Hi, Just about to begin setting up my new business. I am a visual artist and sell my paintings. basically the sales are cash, PayPal, apple pay, or credit card. So I am wondering what is the best functional tab to use, customers, sales quotes, sales orders or sales invoices.
Any insights would be appreciated.
Gay
The best way is to folllow the guides. If straight selling to customers then you at least need to enable Bank and Cash accounts, Payments and Receipts. Also enable Customers and Suppliers. If you allow people to pay later for items you sell than you should enable Sales Invoices (otherwise entering receipts is enough). If you can buy supplies from someone and can pay later than also enable Purchase Invoices (otherwise entering a payment is enough).

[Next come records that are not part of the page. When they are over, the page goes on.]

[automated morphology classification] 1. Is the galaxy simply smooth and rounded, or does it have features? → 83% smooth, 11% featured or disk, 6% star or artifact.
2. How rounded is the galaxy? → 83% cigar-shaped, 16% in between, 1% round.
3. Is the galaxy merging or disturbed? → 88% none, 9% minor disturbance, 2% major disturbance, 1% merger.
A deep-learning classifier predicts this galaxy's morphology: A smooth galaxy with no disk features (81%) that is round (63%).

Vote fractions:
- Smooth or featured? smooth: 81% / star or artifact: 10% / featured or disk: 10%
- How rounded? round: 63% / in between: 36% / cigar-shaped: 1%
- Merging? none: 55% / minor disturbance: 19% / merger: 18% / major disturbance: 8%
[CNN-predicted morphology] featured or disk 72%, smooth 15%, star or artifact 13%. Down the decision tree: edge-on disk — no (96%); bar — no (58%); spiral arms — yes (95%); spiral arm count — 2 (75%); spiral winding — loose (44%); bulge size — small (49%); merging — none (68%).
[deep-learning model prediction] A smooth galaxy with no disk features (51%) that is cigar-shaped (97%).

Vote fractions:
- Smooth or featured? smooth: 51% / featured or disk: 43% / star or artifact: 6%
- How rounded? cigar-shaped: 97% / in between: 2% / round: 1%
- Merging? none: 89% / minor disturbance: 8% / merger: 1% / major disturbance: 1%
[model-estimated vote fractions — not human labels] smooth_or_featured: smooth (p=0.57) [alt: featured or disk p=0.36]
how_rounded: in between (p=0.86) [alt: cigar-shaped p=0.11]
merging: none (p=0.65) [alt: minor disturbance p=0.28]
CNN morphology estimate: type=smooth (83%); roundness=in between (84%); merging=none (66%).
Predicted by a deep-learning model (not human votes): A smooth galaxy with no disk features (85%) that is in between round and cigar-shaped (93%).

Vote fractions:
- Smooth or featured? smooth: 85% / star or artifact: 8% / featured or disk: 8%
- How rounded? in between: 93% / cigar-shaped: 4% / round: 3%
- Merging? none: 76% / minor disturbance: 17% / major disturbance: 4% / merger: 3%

Thanks for your reply. I had overlooked the payments and receipts tabs in my review of the guide. More often than not my customers will be a single purchase but then I would always have that info. Good to do.
Thanks again!
I would always register every customer under Customers tab. Just a question. Do you need to emit a regular invoice or just a payment receipt?
Interesting question Davide. I’m just starting out so at present it will be sales receipts. I could see needing invoices if say a corporation wanted to buy a piece but I don’t foresee that anytime soon. -Gay
So it will be enough Customers and Receipts module. Is you business on cash basis? Or accrural?
I had thought accrual, but am just reading about ‘modified cash basis’. A CPA’s article about sole proprietor artists. What got me on this rabbit hole is inventory.
So, do you need also to keep track of inventory items?
yes but it would be the substrates, matting and hardware, finished and unsold works and works in progress all at year end. Paint and all else are expenses. At least that is what my research is saying. Makes sense re: a tube of paint. That paint could be on any number of paintings (with the exception of installations and such, use two gallons of gesso on one piece it could be in COGS).
How would you allocate the COGS on a single paint? By surface?
@Gay_Jegers, I recommend you give serious thought to whether you should be keeping track of inventory at all. It is all too easy to become enamored of cost of goods, inventory on hand, production orders, etc. But where is the benefit, to you or the tax authorities?
The business of creative artistry is, in many ways, much like a service business. From an accounting viewpoint, you purchase consumable supplies. Please don’t take offense, but your paintings have very little inherent worth until one catches a buyer’s eye and they are willing to part with money to acquire it. That’s very much like a carpentry business, where no amount of skill accrues income until a homeowner wants a new cabinet in the utility room. Only when the carpenter’s skill meets the homeowner’s need does the labor expended generate value from an accounting standpoint. The carpenter’s time sitting around waiting for the phone to ring does not enter the picture.
Assuredly, the value of a painting is almost totally disconnected from how much the canvas or paints cost. And it doesn’t sound like you are maintaining framing stock to frame other people’s pictures, probably just your own. My point is that accrual accounting and inventory management seem pointless. Straight cash basis accounting should be ideal for you. Use payments and receipts for when you buy supplies and sell paintings. Sales and purchase invoices are probably useless, but could always be added later. You probably don’t need the Customers or Suppliers tabs. You need a bank account. You might need a credit card. If you are going to purchase things on behalf of the business, you should use Expense Claims.
Bottom line: your setup should be very simple. You’ll need to define one or more tax codes for your jurisdiction. But start small and simple. If your first income tax filing gets you to thinking you need better information, add capabilities then.
Thank you! No offense given. In selling paintings the cost is the substrate and the frame. You don’t even count the paint! Seemed a lot of calculating for such a small amount of cost. It is the IRS schedule C that has me in the inventory rabbit hole…
Just the substrate and the frame and hanging hardware, that’s all!
Thank you! No offense given. In selling paintings the cost is the substrate and the frame. You don’t even count the paint! Seemed a lot of calculating for such a small amount of cost. It is the IRS schedule C that has me in the inventory rabbit hole…
This is why consulting with a qualified accountant as you design your accounting system and chart of accounts is vital. Yes, you will spend a couple hundred dollars. But you will save yourself many times that in aggravation later when your books match the tax forms. This definitely does not mean you have to pay an accountant to keep your books or file your taxes. Software you can can use yourself (Manager for the first and any of the reputable tax programs for the second) will take care of that. But an accountant’s knowledge during setup will keep you from making expensive mistakes that result in penalties. Whatever the accountant recommends can almost certainly be accomplished with Manager. (Be aware when you talk with the accountant that Manager only handles the perpetual moving average cost inventory valuation method.)
I suggest you to try to write down the easiest driver to do such a calculation with ease. Than we can see which solution under manager is best for you. I think that Inventory Kits, with a proper approximation, can be a module that can fit your needs.